- [Your assignment]: Check every line of the data below for the string "from", and copy the ones that hold it.

(Page-level text extractions)
Segment Open
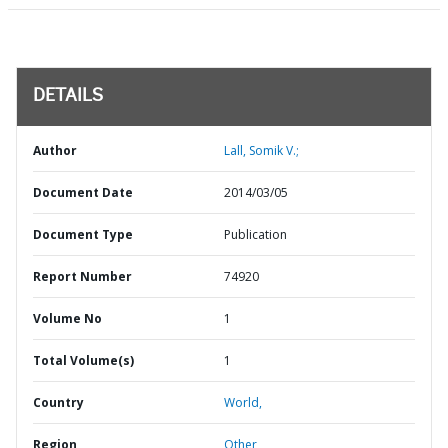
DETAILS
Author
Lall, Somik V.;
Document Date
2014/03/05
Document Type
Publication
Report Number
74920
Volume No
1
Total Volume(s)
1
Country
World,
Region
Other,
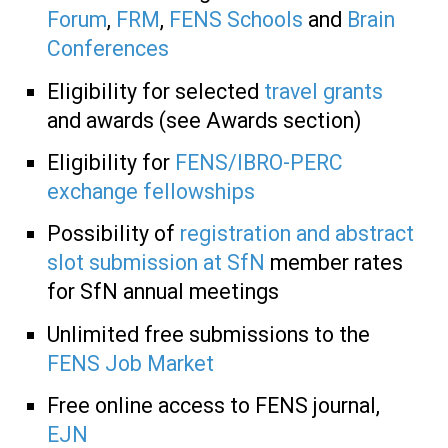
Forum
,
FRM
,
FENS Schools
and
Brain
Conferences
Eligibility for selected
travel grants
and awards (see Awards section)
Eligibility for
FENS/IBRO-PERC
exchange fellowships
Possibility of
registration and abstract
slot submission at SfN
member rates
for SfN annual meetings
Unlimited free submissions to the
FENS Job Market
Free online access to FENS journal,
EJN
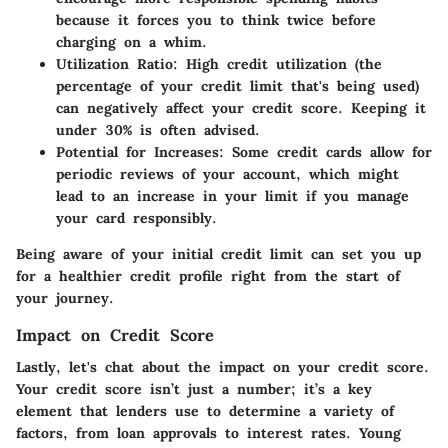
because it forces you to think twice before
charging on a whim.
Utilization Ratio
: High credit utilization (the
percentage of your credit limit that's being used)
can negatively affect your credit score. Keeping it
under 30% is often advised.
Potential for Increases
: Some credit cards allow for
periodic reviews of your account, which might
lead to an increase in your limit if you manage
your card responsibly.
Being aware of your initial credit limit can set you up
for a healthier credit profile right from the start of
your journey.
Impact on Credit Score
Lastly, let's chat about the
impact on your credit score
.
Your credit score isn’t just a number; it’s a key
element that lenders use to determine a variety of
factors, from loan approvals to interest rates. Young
Segment Closed
Segment Open
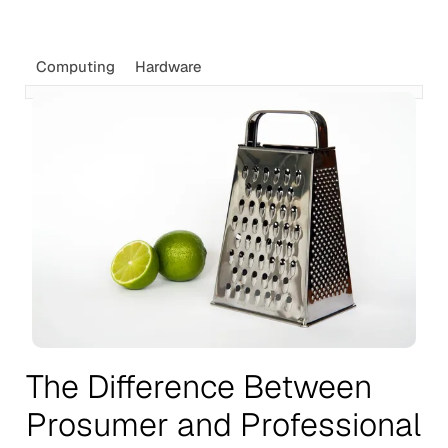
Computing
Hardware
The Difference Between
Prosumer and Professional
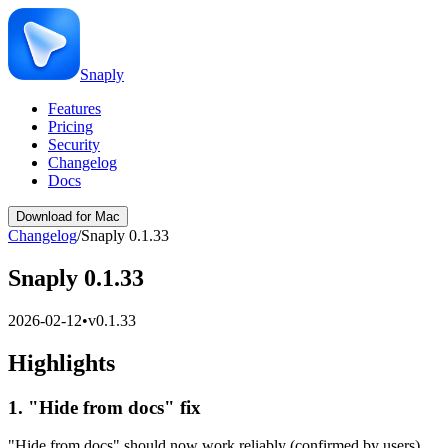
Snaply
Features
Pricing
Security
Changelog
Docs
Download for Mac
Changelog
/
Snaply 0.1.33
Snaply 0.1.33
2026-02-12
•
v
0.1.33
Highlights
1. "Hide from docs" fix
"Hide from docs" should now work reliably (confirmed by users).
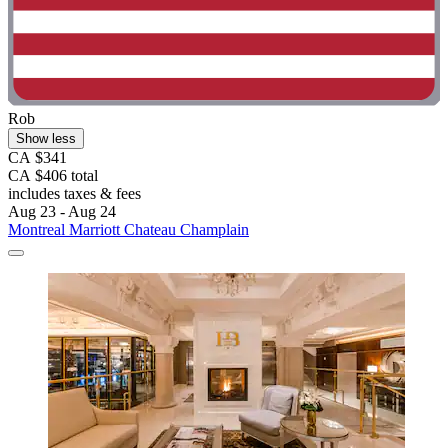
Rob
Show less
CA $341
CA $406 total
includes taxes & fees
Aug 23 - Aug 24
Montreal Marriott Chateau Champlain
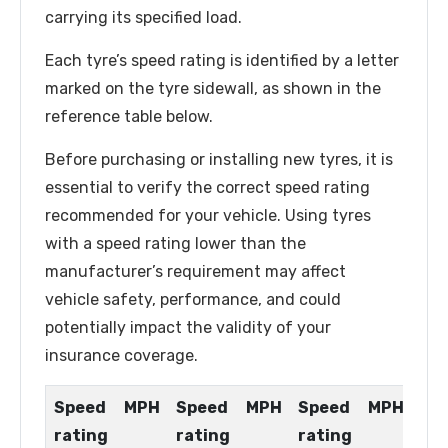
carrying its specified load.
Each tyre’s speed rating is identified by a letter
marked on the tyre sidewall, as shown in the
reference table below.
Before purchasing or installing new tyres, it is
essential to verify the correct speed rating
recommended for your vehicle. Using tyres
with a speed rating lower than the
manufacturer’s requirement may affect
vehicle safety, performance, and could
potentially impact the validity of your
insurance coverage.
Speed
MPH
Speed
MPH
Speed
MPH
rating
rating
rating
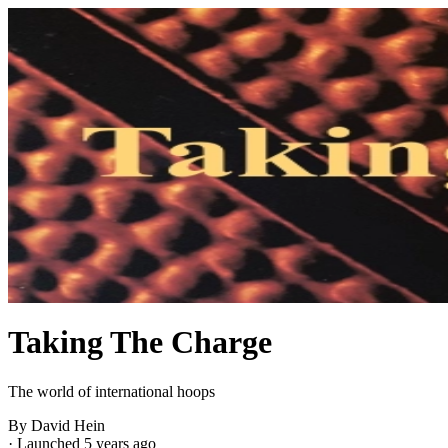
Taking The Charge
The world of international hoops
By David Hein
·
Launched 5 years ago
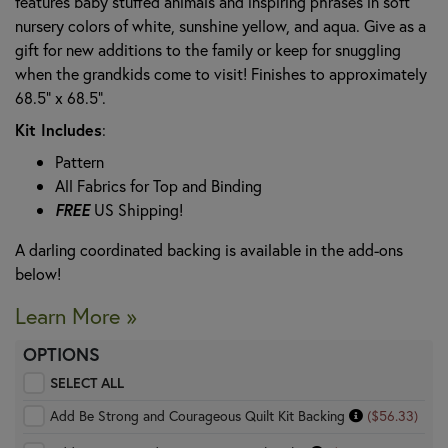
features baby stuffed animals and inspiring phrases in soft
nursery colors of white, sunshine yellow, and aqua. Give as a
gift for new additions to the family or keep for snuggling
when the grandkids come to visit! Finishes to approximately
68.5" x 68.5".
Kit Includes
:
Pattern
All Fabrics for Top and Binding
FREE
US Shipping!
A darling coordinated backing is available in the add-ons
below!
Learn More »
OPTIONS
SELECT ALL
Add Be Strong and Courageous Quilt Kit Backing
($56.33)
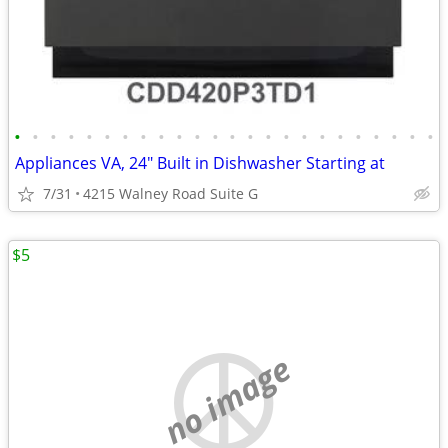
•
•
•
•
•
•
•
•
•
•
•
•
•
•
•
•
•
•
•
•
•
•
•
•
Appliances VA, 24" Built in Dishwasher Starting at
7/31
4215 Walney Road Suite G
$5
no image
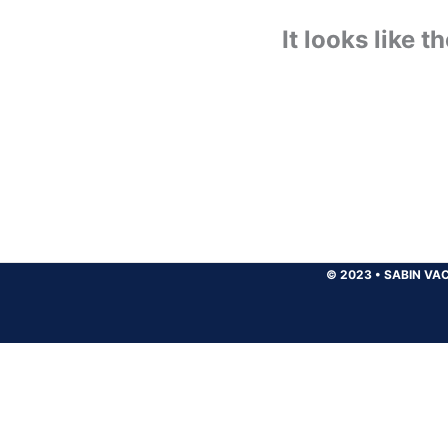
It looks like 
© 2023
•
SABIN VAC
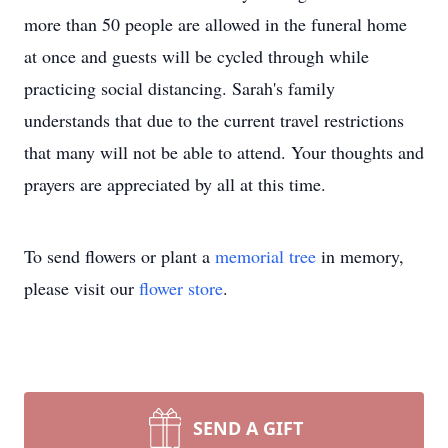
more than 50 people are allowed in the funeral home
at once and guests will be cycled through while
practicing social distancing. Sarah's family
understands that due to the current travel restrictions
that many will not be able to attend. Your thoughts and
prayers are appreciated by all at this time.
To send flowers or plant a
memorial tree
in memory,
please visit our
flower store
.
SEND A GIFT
Segment Closed
- [Expected answer]:
for a healthier credit profile right from the start of
factors, from loan approvals to interest rates. Young
1. "Hide from docs" fix
"Hide from docs" should now work reliably (confirmed by users).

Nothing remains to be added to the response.